RPM devices can connect directly to the cloud, which allows all information captured by the device to be deposited there. A hospital-side web app is similar to a patient-side app and is compliant with HIPAA regulations. The system interacts with the hospital administration’s Electronic Medical Records (EMR) system using FHIR APIs. Individual departmental data silos are also accessible through the app.

Additionally, the RPM setup includes some or all of the following modules:

i)Decision support: This module copies the patient’s vital signs from the repository and compares them to the normal values before sending them to the physician.

ii)Reporting: The RPM system generates reports from the relevant patient metrics and manually entered data.

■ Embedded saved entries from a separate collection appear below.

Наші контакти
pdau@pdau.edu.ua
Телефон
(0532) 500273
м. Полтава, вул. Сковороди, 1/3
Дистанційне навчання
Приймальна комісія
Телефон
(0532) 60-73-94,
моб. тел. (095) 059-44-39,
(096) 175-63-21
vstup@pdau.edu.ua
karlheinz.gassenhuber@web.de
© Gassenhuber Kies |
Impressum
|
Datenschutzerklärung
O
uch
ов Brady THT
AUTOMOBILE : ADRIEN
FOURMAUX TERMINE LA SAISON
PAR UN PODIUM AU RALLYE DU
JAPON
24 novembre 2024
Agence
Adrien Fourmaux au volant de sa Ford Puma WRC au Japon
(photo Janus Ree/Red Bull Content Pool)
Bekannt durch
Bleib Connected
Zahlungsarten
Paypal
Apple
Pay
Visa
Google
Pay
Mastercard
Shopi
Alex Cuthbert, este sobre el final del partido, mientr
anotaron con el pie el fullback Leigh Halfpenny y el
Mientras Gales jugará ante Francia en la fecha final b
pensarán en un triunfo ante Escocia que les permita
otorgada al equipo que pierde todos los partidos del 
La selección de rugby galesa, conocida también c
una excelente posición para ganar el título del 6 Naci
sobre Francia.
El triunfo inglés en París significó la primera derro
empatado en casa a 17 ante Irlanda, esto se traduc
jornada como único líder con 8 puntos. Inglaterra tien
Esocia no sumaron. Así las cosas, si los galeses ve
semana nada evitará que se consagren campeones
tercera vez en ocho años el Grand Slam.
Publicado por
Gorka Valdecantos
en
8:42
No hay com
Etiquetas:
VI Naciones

iii)Notification: When an abnormality in the patient’s data is detected, the decision support module sends an alert message to the respective physician or consultant.

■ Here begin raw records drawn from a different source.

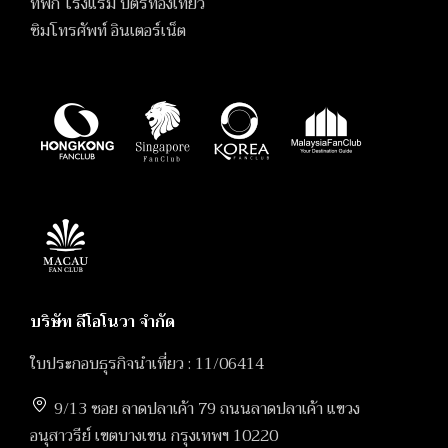
ที่พัก โรงแรม บัตรท่องเที่ยว
ซิมโทรศัพท์ อินเตอร์เน็ต
บริษัท ลีโอโนวา จำกัด
ใบประกอบธุรกิจนำเที่ยว : 11/06414
9/13 ซอย ลาดปลาเค้า 79 ถนนลาดปลาเค้า แขวง
อนุสาวรีย์ เขตบางเขน กรุงเทพฯ 10220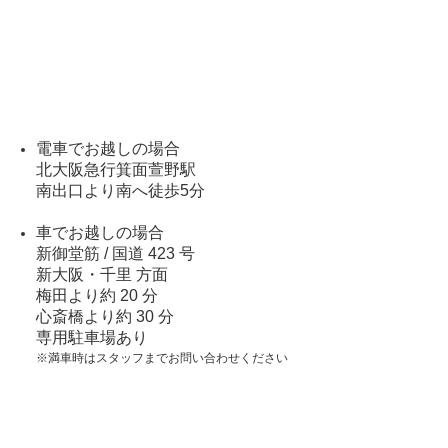
電車でお越しの場合
北大阪急行箕面萱野駅
南出口より南へ徒歩5分
車でお越しの場合
新御堂筋 / 国道 423 号
新大阪・千里 方面
梅田より約 20 分
心斎橋より約 30 分
専用駐車場あり
※満車時はスタッフまでお問い合わせください
Copyright © RANDC All Rights Reserved.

(iv)Analytics: Using Business Intelligence (BI) and Artificial Intelligence (AI) technologies, real-time inferences are drawn from patient data. Using these inferences, doctors can predict risks and make well-informed treatment decisions.

Upcoming prototypes and popular RPM devices

By the end of 2022, more than 4 million patients will be monitored remotely, according to a 2020 survey by IHS Markit. There will be a 34% increase in use of RPM over the next year alone because of Big Tech’s innovations. Here are some of the devices that have taken the medical device market by storm:

In recent years, remote specimen collection devices have grown increasingly popular, particularly those based on the Volumetric Absorptive Microsampling (VAMS) technique. Due to new analytics technologies, blood from a fingertip is sufficient since its volume has less than 5% variation. By using VAMS, there is no need for venous blood collection or conventional phlebotomy.

The devices detect high blood sugar levels by monitoring blood sugar levels using a sensor that is inserted under the skin. In addition to physicians using these devices remotely, parents of children with Type-I Diabetes can also monitor their children’s levels and take action when dangerous levels are reached. Using these devices, surgeons can reach places inside the body with greater precision than they would otherwise be able to. Many companies such as Riverfield and Stryker are developing strategies to mass-produce surgical tools at affordable prices using Robotic Process Automation (RPA) technologies.

They would be able to visualize the target organ in magnified form and use advanced instruments to reach it safely. Artificial intelligence will enhance computer vision by the end of 2021, which can be applied to get faster results for the visual aspects of patient vitals.

 During or after childbirth, this technology will be used to estimate blood loss or hemorrhaging in mothers. Particularly in hard-to-reach regions and rural areas, where gynecological intervention is limited, this technology will become crucial.


In addition to allowing doctors to treat a greater number of patients, RPM systems also enable patients to participate more actively in their own health care. We can expect unexpected accessibility issues to crop up in the coming years, thereby increasing the relevance of these technologies. The use of AI-enabled data analytics and cloud computing in RPMs will also enable doctors to improve diagnosis and treatment precision.